* Text under study
"""
So why orchestration? The idea as I've told you is that we need, well, we have these two distributed systems on the ship and we wanted from our side to see those as one connected system. So we don't want to have to deal with updating the sensor in one side and the main unit in the other. We want to update both. And that obviously leads us to containers and orchestration because well, there are other ways to go about it, but this is frankly, in my opinion, the simplest and the most straightforward we knew we wanted to use containers anyway. We knew that's how we wanted to store and deliver the software. So it became a very easy choice. And this led to a research phase, which we basically did some comparisons and it led to the argument of Kubernetes versus Docker Swarm. I think anyone who has run Docker Swarm recently, knows these are not exactly on even ground.

Darren (11:36):

They're not running the same race anymore. On Docker side is simplicity and on Kubernetes side is basically everything else. And it breaks my heart a little bit to say that because I love Docker. It's so simple. It's so streamlined and it's so good at what it does, but there is a feature gap and frankly, there's a feature gap in the whole DevOps infrastructure when it comes to IoT and that is with device support. Device supporting container orchestration is lacking in almost every way. So I had to cast critical eye on Docker and Docker supports devices. Docker composed supports devices. Docker Swarm doesn't. It's a command that's mysteriously and inexplicably missing from the Docker Swarm toolkit. And I'm sure there are technical reasons for that which I don't want go into now out. But from a management standpoint, from a team of founders, this was kind of a stumbling point.

Darren (12:40):

Obviously, if it can't use devices, we can't use it. So it kind of leads to Kubernetes. And I think this is not really a recent discussion. If you Google Docker Swarm devices, you'll find a post on the Swan kit from GitHub, 2016. And it's basically saying this is not possible. There is a workaround provided in 2018, and it will admittedly work in some cases. And then silence. Three years later, Docker Swarm is no closer to providing support for devices. So it's kind of shut itself out of this race, forcing us into Kubernetes. So we looked into Microk8s by Canonical. I don't know how familiar you are with this but I will say I have a complicated relationship with Canonical products. I think a lot of people who ran Ubuntu in 2011, when they switched over to the unity interface, knows what I'm talking about.
"""
Human pose keypoint data:
"""
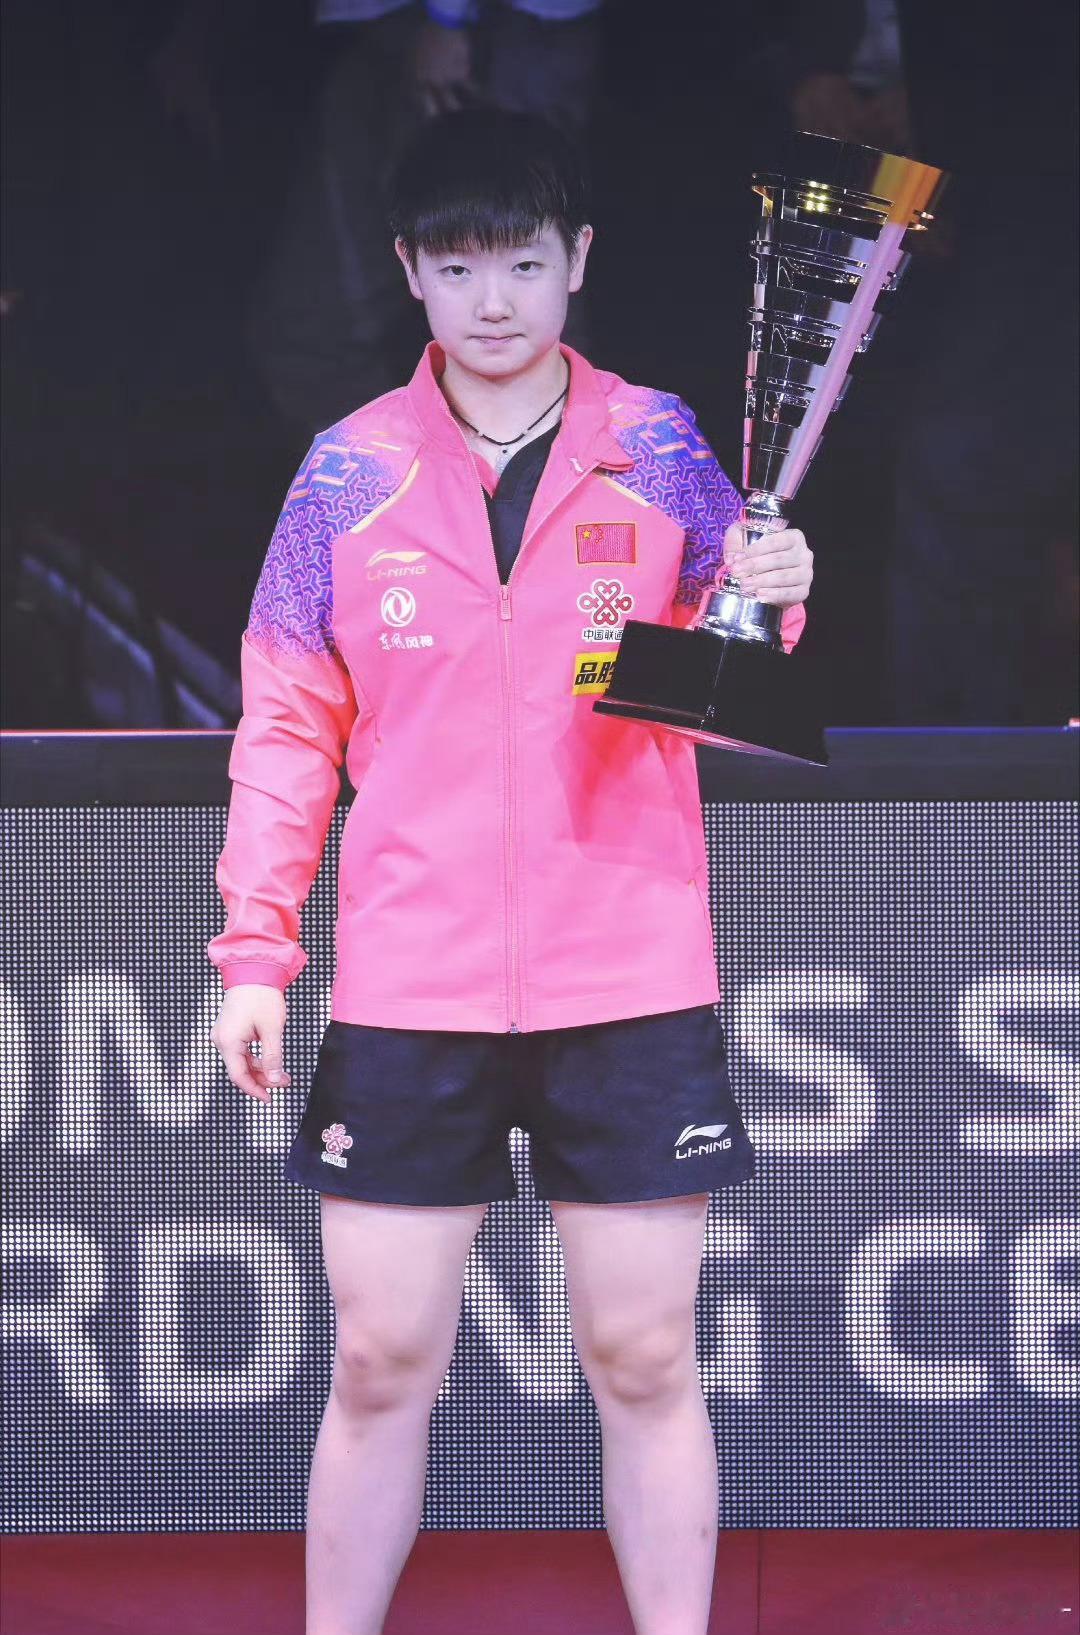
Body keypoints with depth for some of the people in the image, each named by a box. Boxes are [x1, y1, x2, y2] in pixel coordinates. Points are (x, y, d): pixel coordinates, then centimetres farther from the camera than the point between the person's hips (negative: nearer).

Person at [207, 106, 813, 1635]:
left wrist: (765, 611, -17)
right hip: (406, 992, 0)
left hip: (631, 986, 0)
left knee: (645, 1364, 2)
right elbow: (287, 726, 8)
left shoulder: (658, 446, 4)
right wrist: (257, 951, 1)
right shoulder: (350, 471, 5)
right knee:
"""
* Activity list
a: Reproduce the passage of the transcript on container orchestration between "Obviously, if it" and "I'm talking about.", inclusive.
b: According to the transcript on container orchestration, in what year was a workaround for device support in Docker Swarm provided?
c: Extend the transcript on container orchestration, picking up after its final sentence.

* Expected results
a:
Obviously, if it can't use devices, we can't use it. So it kind of leads to Kubernetes. And I think this is not really a recent discussion. If you Google Docker Swarm devices, you'll find a post on the Swan kit from GitHub, 2016. And it's basically saying this is not possible. There is a workaround provided in 2018, and it will admittedly work in some cases. And then silence. Three years later, Docker Swarm is no closer to providing support for devices. So it's kind of shut itself out of this race, forcing us into Kubernetes. So we looked into Microk8s by Canonical. I don't know how familiar you are with this but I will say I have a complicated relationship with Canonical products. I think a lot of people who ran Ubuntu in 2011, when they switched over to the unity interface, knows what I'm talking about.

b: In 2018.

c:
Darren (13:41):

I think the people who've been questioning the Snap D package manager probably understand. So when I joined the company and heard we were based around a Canonical product, I had to cast a critical eye over it. And one of the reasons we started to consider Microk8s as our choice of Kubernetes, at Kubernetes is its marketing. From their own website, it says we can see low ops, minimal production Kubernetes for Devs, cloud, clusters, workstations, Edge and IoT. That sounds like it was built for us, right? Low overhead, easy operation made for IoT. Nope. Delving into the documentation, you'll find at least 20 gigabytes of disc space required. That's a lot. It doesn't sound like a lot because we're used to terabytes. We're used to huge hard drives, but in IoT space, 20 gigabytes is a huge amount of memory. For example, our development units were the Jetson TX2 nano running 16 gigabytes of flash memory.

Darren (14:49):

So even before we add any containers to the installation, we are running above, well below the minimum requirement in IoT. And frankly 16 gigabytes feels like the Cadillac of IoT devices because there are sizes that run all the way down to kilobytes. Now don't get me wrong, Microk8s is a lightweight Kubernetes distribution, but at a base 200 megabyte installation size before any additions. I don't know how if we can consider it fully IoT compliant, like how many micro controllers do you know that have hundreds of megabytes to spare. By comparison Ranchers K3s installs at less than 40 megabytes. That's a fifth of the size and I'd have liked to measure how much space would've been saved by not installing using Canonical SnapD package manager, but they state in their GitHub, "I'm sorry, there is no way to install Microk8s without SnapD.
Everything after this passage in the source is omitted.